Let $z$ be a complex number. The power series expansion of $\text{log}(1+z)$ about $z_0=0$ is given by

$\displaystyle{\text{log}(1+z) = \sum_{n=1}^\infty (-1)^{n-1}\frac{z^n}{n} = z-\frac{z^2}{2} + \ldots}$

which has radius of convergence 1. If $|z|<1$ then

$\displaystyle{\left|1-\frac{\log(1+z)}{z}\right|\leq \frac{|z|}{2(1-|z|)}}$

If we further assume $|z|<1/2$ then

$\displaystyle{\left|1-\frac{\log(1+z)}{z}\right|\leq \frac{1}{2}}$

This gives,

$\displaystyle{\frac{|z|}{2}\leq |\log(1+z)|\leq \frac{3|z|}{2}, \quad |z|<\frac{1}{2}}$

I just wanted to see how this inequality will appear graphically, so here are the plots made using SageMath 7.5.1 (by fixing the real part of z to zero and varying the imaginary part till 1/2)

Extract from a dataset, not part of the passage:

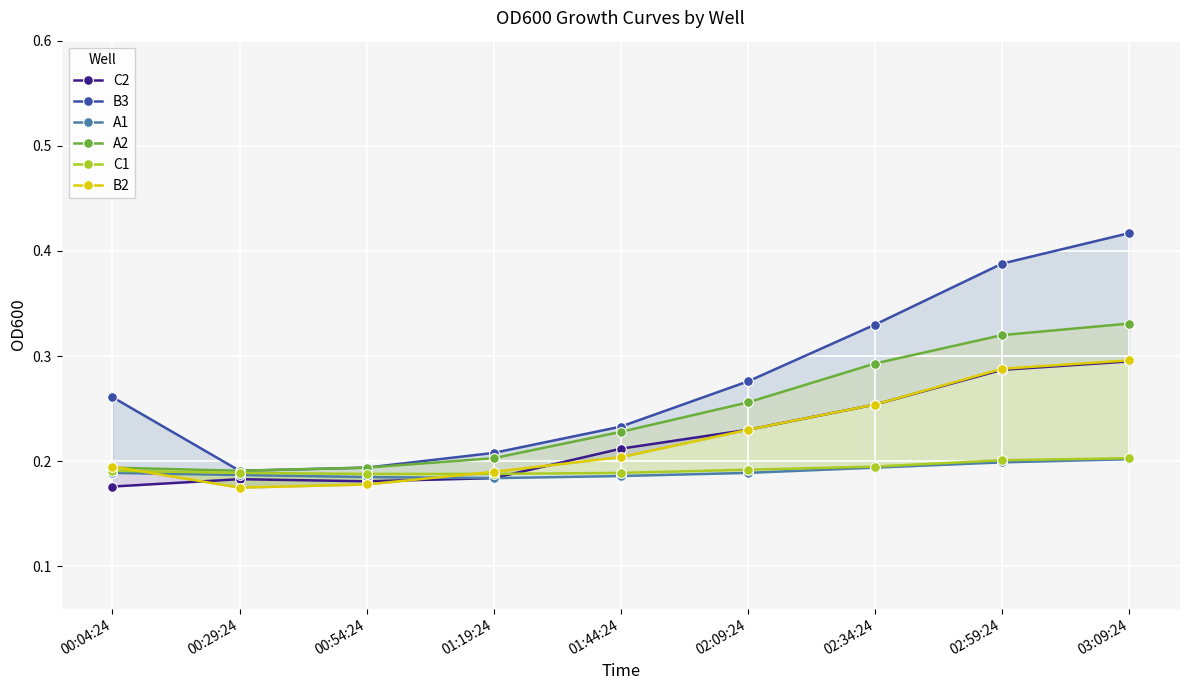

Does the chart display data point markers on the line(s)?

Yes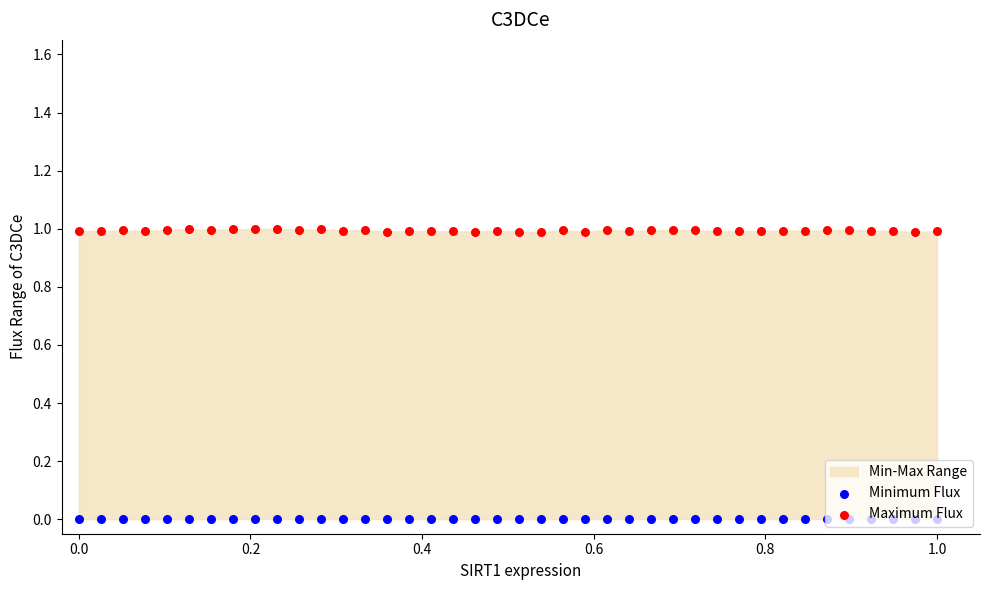

Is the value of Maximum Flux at 0.2 greater than the value of Minimum Flux at 26?

Yes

i = CDF.0; p1 = plot(lambda t: abs(log(1+t*i)), 0, 0.5, rgbcolor=(0.8,0,0),legend_label=’ $|log(1+z)|$’, thickness=2); p2 = plot(lambda t: abs((t*i)/2), 0, 0.5, rgbcolor=(0,0.8,0), legend_label=’$|z|/2$’, thickness=2); p3 = plot(lambda t: abs(3*(t*i)/2), 0, 0.5, rgbcolor=(0,0,0.8), legend_label=’ $3|z|/2$’, thickness=2); p1+p2+p3

I tried to get a graph where this inequlaity fails (i.e. the plots intersect), but failed to do so.